::: Data for this task

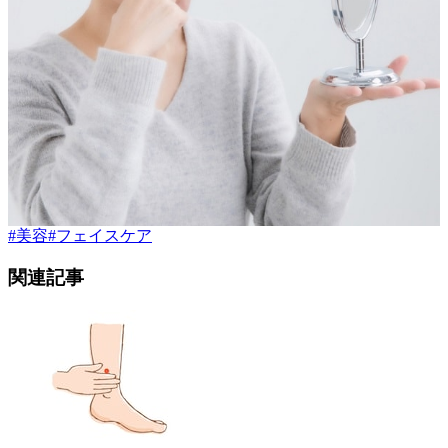
#
美容
#
フェイスケア
関連記事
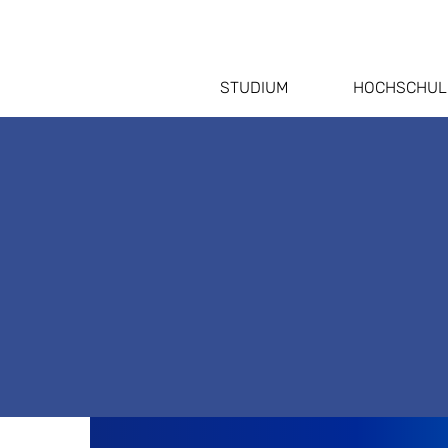
STUDIUM
HOCHSCHUL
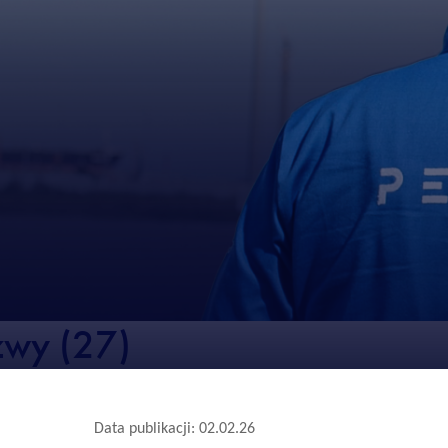
zwy (27)
Data publikacji: 02.02.26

::::::

Try it:
Please output every entry exactly as written, apart from the pictures.

Answer to the problem:
#
美容
#
フェイスケア
関連記事
STUDIUM
HOCHSCHUL
zwy (27)
Data publikacji: 02.02.26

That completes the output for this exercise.